= Exercise objective =
Read through the listing and copy every line that contains the word "lines".

(Data provided Opens)

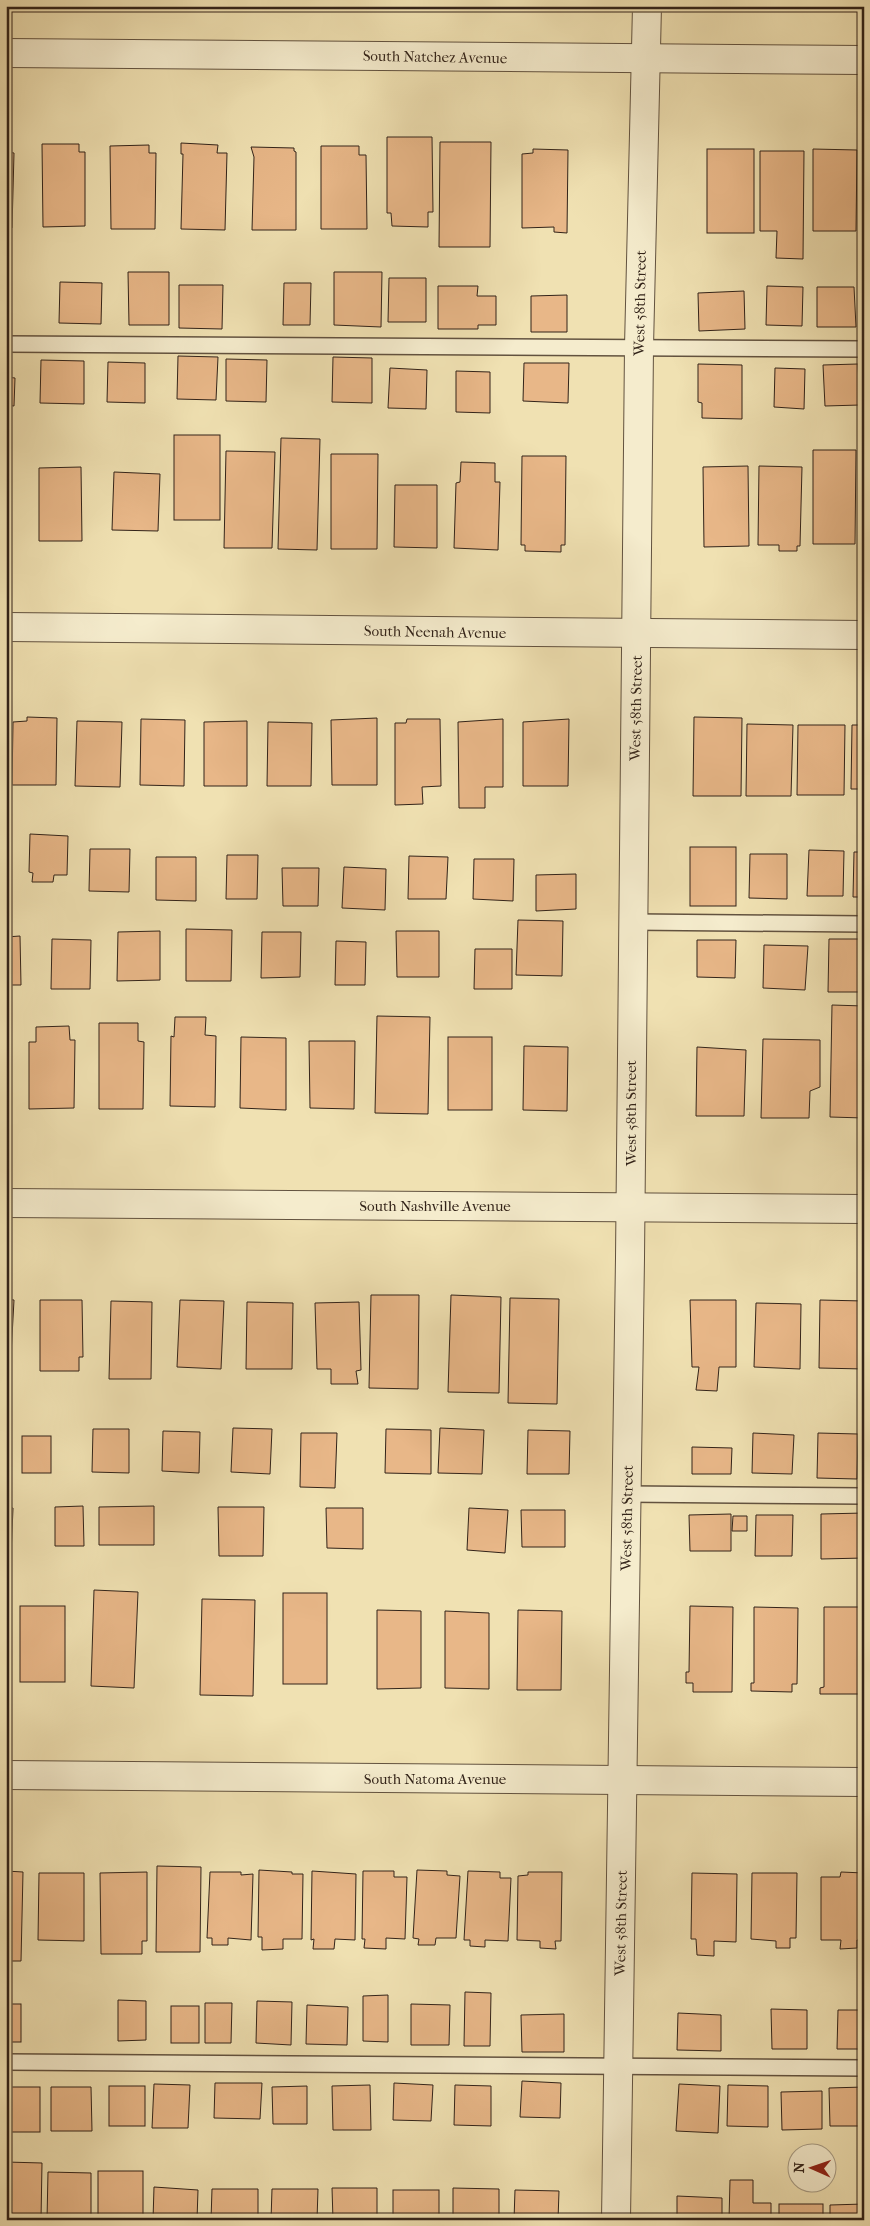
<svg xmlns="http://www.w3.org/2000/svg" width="870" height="2226" viewBox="0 0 870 2226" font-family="'IM FELL French Canon',serif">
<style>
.building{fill:#e8b788;stroke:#322319}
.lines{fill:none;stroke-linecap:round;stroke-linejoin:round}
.service-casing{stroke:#62523f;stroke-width:18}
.minor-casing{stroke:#62523f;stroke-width:30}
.service{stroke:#f5eccd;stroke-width:15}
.minor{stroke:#f5eccd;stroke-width:28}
.labels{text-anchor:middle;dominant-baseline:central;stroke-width:4.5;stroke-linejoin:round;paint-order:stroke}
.street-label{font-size:15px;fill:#322319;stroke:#f5eccd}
</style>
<rect width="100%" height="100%" fill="#f0e1b2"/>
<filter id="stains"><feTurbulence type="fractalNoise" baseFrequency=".004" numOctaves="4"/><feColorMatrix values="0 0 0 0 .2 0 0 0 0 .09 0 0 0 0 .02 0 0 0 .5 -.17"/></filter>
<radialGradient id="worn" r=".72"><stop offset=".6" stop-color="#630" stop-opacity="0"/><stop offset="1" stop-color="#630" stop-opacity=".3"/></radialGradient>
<g class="building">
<path d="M387,137H432L433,212H428V227L392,226L391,213H387Z"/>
<path d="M440,142H491L490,247H439Z"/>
<path d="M6,143L8,152L14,153L12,228H6Z"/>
<path d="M181,143L218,145L217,153H227L225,230L181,229L183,154H181Z"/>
<path d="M42,144H79V152H85V226L43,227Z"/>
<path d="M149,145V153H156L155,229H111L110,146Z"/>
<path d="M321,146H359V155H366L367,229H321Z"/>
<path d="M251,147L294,148V151L296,152V230H252L254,157Z"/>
<path d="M533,149L568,150L567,233L554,232V227L522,228V154L533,153Z"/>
<rect x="707" y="149" width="47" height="84"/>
<path d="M813,149L857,150L856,231H813Z"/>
<path d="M760,151H804L803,259L776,258L777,231H760Z"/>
<path d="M128,272H169V325H129Z"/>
<path d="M334,272H382L381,327L334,325Z"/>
<path d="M389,278H426V322H388Z"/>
<path d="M60,282L102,283L101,324L59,323Z"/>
<path d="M284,283H311L310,325H283Z"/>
<path d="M179,285H223L222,329L179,328Z"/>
<path d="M438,286H478L477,296H496V325H478V329H438Z"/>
<path d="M767,286L803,287L802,326L766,325Z"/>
<path d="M817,287H854L856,327H817Z"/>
<path d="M744,291L745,329L699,331L698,293Z"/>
<path d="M567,295V332H531V296Z"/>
<path d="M178,356L218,357L216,400L177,399Z"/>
<path d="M333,357L372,358V403L332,402Z"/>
<path d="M226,359L267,360L266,402L226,401Z"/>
<path d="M41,360L84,361V404L40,403Z"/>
<path d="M108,362L145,363V403L107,402Z"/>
<path d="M524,363H569L568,403L523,401Z"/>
<path d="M698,364L742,365V419L702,418V403L698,402Z"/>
<path d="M858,364L860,405L825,406L823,365Z"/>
<path d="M390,368L427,370L426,409L388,408Z"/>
<path d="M775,368L805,369L804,409L774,407Z"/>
<path d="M456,371L490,372V413L456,412Z"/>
<path d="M6,377L15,378L14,406L6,405Z"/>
<rect x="174" y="435" width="46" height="85"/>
<path d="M281,438L320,439L317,550L278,549Z"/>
<path d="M813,450H856L855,544H813Z"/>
<path d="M226,451L275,452L272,548H224Z"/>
<path d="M331,454H378L377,549H331Z"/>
<path d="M522,456H566L565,545H561V552L525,551V545H521Z"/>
<path d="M461,462L495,463V482H500L498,550L454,548L456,483L460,482Z"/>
<path d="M748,466L749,546L704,547L703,467Z"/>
<path d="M759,466L802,467L800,546H797V551H779V545H758Z"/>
<path d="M81,467L82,541H39V468Z"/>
<path d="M114,472L160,474L158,531L112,530Z"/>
<path d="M395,485H437V548L394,547Z"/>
<path d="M27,717L57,718L56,785H12L13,722L27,721Z"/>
<path d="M694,717L742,718L741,796H693Z"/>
<path d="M377,718V785H332L331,720Z"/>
<path d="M141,719L185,720L184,786L140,785Z"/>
<path d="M407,719H440L441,786L422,787L423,804L395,805V723H406Z"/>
<path d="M503,719V787H485V808H459L458,722Z"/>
<path d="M569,719L568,786H523V722Z"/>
<path d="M77,721L122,722L120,787L75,786Z"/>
<path d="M247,721V786H204V722Z"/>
<path d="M268,722L312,723L311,786H267Z"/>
<path d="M747,724L793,725L791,796H746Z"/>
<path d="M798,725H845L844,795H797Z"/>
<path d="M852,725H864V789H851Z"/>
<path d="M30,834L68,836L67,875H54L53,882H32L33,873L29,872Z"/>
<rect x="690" y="847" width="46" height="59"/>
<path d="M90,849H130L129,892L89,891Z"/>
<path d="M809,850L844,851L843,896H807Z"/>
<path d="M854,852H864V897H853Z"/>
<path d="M750,854H787V899L749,898Z"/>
<path d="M227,855H258L257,899H226Z"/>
<path d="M409,856L448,857L446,899H408Z"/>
<path d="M156,857H196V901L156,900Z"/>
<path d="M474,859H514L513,901L473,899Z"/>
<path d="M344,867L386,869L385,910L342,908Z"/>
<path d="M282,868H319L318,906H283Z"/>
<path d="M576,874V909L536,911V875Z"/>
<path d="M518,920L563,921L562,976L516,975Z"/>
<path d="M186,929L232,930L231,981H186Z"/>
<path d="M160,931V980L117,981L118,932Z"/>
<path d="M396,931H439V977H397Z"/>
<path d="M262,932H301L300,977L261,978Z"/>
<path d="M20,936L21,985H6V937Z"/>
<path d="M52,939L91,940L90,989H51Z"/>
<path d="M829,939H864V992H828Z"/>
<path d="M697,940H736L735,978L697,977Z"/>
<path d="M336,941L366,942L365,985H335Z"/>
<path d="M764,945L808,946L805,990L763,988Z"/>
<path d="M475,949H512V989H474Z"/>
<path d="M832,1005L864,1006V1118L830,1117Z"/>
<path d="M377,1016L430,1017L428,1114L375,1113Z"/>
<path d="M175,1017H206L205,1035L216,1036L215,1107L170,1106L171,1036L174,1037Z"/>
<path d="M99,1023H138V1041L144,1042L143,1109H99Z"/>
<path d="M69,1026L70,1040H75L74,1108L29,1109V1042H36V1027Z"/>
<path d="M241,1037L286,1038V1110L240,1108Z"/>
<rect x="448" y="1037" width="44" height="73"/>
<path d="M763,1039L820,1040V1087L810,1091L809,1118H761Z"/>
<path d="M309,1041H355L354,1109L310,1108Z"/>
<path d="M524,1046L568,1047L567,1111L523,1110Z"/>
<path d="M697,1047L746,1050L744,1116H696Z"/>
<path d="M371,1295H419L418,1389L369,1388Z"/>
<path d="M451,1295L501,1297L499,1393L448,1392Z"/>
<path d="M510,1298L559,1299L557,1404L508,1403Z"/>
<path d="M6,1299L14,1300L11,1355H6Z"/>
<path d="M40,1300H82L83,1357H79V1371H40Z"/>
<path d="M180,1300L224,1301L221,1369L177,1367Z"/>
<path d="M690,1300H736V1367H719L717,1391L696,1390L699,1367H692Z"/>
<path d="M820,1300L864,1301V1369L819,1368Z"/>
<path d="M111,1301L152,1302L151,1379H109Z"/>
<path d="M247,1302L293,1303L292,1369H246Z"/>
<path d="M359,1302L361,1370L356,1371L358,1384H331V1369H317L315,1303Z"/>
<path d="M756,1303L801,1304L800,1369L754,1367Z"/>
<path d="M233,1428L272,1429L270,1474L231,1472Z"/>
<path d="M440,1428L484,1430L482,1474L438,1473Z"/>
<path d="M93,1429H129V1473L92,1472Z"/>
<path d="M386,1429L431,1430V1474L385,1473Z"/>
<path d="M528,1430L570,1431L569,1474H527Z"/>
<path d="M163,1431L200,1432L199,1473L162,1471Z"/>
<path d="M301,1433H337L335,1488L300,1487Z"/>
<path d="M753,1433L794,1435L792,1474L752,1473Z"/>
<path d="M818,1433L858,1434L857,1479L817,1478Z"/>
<rect x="22" y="1436" width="29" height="37"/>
<path d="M692,1447L732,1448L731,1474H692Z"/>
<path d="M83,1506L84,1546H55V1507Z"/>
<path d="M154,1506V1545H99V1507Z"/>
<path d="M218,1507H264L263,1556H219Z"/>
<path d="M6,1508H13L11,1555H6Z"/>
<path d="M326,1508H363V1549L327,1548Z"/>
<path d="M469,1508L508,1510L505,1553L467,1550Z"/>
<path d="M521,1510H565V1547H522Z"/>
<path d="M864,1513V1558L821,1559V1514Z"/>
<path d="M731,1514V1551H690L689,1515Z"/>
<path d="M756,1515H793L792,1556H755Z"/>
<path d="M733,1516H747V1531H732Z"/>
<path d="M94,1590L138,1592L134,1688L91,1686Z"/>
<rect x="283" y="1593" width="44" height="91"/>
<path d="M202,1599L255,1600L253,1696L200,1695Z"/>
<rect x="20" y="1606" width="45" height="76"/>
<path d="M690,1606L733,1607L732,1692H693V1683H686V1672H689Z"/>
<path d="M754,1607L798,1608L797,1684H792V1692L751,1691V1683H754Z"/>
<path d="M824,1607H864V1687L861,1688V1694H820V1688L824,1687Z"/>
<path d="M377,1610L421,1611V1688L377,1689Z"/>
<path d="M518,1610L562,1611L561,1690H517Z"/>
<path d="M445,1611L489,1613V1689L445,1688Z"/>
<path d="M157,1866L201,1867L200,1952H156Z"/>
<path d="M259,1870L292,1872V1874H303L302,1939H283V1949L262,1950V1937H258Z"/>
<path d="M417,1870L447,1871V1875L460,1876L456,1938H436L435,1945H418L419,1939L413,1938Z"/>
<path d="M6,1871L23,1872L21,1961H6Z"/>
<path d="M312,1871L356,1874L355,1940L335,1939L334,1949H313L314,1939L311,1940Z"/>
<path d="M363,1871H394V1877H407L405,1939L386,1938V1949L364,1948L365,1939H362Z"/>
<path d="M468,1871L500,1872V1878H511L508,1941L485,1940V1947L470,1946V1940H464Z"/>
<path d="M147,1872V1941H142V1954H101L100,1873Z"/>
<path d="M210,1872H241V1875L253,1874L251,1940L228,1938V1945H212V1938H207Z"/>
<path d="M528,1872H562L561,1941H555L556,1949L540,1948V1941L517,1940L518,1876L528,1875Z"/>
<path d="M841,1872L864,1873V1941L857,1940V1948L840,1949L841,1940H821V1877H840Z"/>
<path d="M39,1873H84V1941L38,1940Z"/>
<path d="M692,1873L737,1874L736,1942L714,1941V1956L697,1955L696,1939H691Z"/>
<path d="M752,1873H797L796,1938H790V1948H776V1941L751,1939Z"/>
<path d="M465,1992L491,1993L490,2046H464Z"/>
<path d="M388,1995V2042L363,2041V1996Z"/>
<path d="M118,2000L146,2001V2040L118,2041Z"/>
<path d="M257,2001L292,2002L291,2045L256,2043Z"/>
<path d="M205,2003H232L231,2043H205Z"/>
<rect x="6" y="2004" width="15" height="38"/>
<path d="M411,2004L450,2005L449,2045H411Z"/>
<path d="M307,2005L348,2007L347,2045L306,2044Z"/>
<rect x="171" y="2006" width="28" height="37"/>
<path d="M771,2009L807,2010V2049H772Z"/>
<path d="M838,2010H864V2049H837Z"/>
<path d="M678,2013L721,2015V2051L677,2050Z"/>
<path d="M564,2014V2052H522L521,2015Z"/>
<path d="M522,2081L561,2083L560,2118L520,2117Z"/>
<path d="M215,2083H262L260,2119L214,2118Z"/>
<path d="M394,2083L433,2085L431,2121L393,2120Z"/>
<path d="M154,2084L190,2085L188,2128H152Z"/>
<path d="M679,2084L720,2086L718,2133L676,2131Z"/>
<path d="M370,2085L371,2130H333L332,2086Z"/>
<path d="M455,2085L491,2086V2126L454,2125Z"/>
<path d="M728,2085L768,2086V2127L727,2126Z"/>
<rect x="109" y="2086" width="36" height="40"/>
<path d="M307,2086V2124H273L272,2087Z"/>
<rect x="6" y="2087" width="34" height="45"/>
<path d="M51,2087H91L92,2131H51Z"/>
<path d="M864,2087V2126H830L829,2088Z"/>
<path d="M822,2091V2129L782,2130L781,2092Z"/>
<path d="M6,2162L42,2163L41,2220H6Z"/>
<rect x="98" y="2171" width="45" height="49"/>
<path d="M48,2172L91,2173V2220H47Z"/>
<path d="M730,2180H753V2203H771V2220H729Z"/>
<path d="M154,2187L198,2190L197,2220H153Z"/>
<path d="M332,2188H377V2220H333Z"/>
<path d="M453,2188L499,2189V2220H453Z"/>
<path d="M212,2189H258V2220H211Z"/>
<path d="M272,2189H318L317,2220H271Z"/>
<rect x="393" y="2190" width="46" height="30"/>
<path d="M515,2190L559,2191L558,2220H514Z"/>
<path d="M677,2196L722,2198V2220H677Z"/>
<rect x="779" y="2204" width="44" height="16"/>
<path d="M864,2204V2220H830V2205Z"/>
</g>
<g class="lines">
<defs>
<g id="service">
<path d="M6,344L864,349"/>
<path d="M633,922L864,924"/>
<path d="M627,1494L864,1496"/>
<path d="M6,2062L864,2068"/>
</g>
<g id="minor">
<path d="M6,53L864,60"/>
<path d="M6,627L864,635"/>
<path d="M6,1203L864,1209"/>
<path d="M6,1775L864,1782"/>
<path d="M616,2220L630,1258L639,347L647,6"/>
</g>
</defs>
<use href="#service" class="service-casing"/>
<use href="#minor" class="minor-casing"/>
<use href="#service" class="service"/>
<use href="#minor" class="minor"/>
</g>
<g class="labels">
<g class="street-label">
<text transform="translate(435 57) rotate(1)">South Natchez Avenue</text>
<text transform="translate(640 303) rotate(-89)">West 58th Street</text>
<text transform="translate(435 632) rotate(1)">South Neenah Avenue</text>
<text transform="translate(636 708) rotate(-89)">West 58th Street</text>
<text transform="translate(631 1113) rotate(-90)">West 58th Street</text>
<text x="435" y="1206">South Nashville Avenue</text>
<text transform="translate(627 1518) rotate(-89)">West 58th Street</text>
<text x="435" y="1779">South Natoma Avenue</text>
<text transform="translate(621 1923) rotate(-89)">West 58th Street</text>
</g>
</g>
<rect width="870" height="2226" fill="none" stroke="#f0e1b2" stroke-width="25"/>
<rect x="8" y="8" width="855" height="2211" fill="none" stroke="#322319" stroke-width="2.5"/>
<rect x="12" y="12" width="845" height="2201" fill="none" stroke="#322319"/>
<g transform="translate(812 2168) rotate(272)"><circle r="24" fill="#f5eccd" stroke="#a79c85"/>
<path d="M0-4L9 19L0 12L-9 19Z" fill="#8f2418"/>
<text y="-8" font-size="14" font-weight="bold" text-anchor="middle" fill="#322319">N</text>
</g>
<rect width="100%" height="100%" filter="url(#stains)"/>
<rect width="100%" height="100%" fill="url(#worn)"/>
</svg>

(Data provided Closes)

= Exercise result =
.lines{fill:none;stroke-linecap:round;stroke-linejoin:round}
<g class="lines">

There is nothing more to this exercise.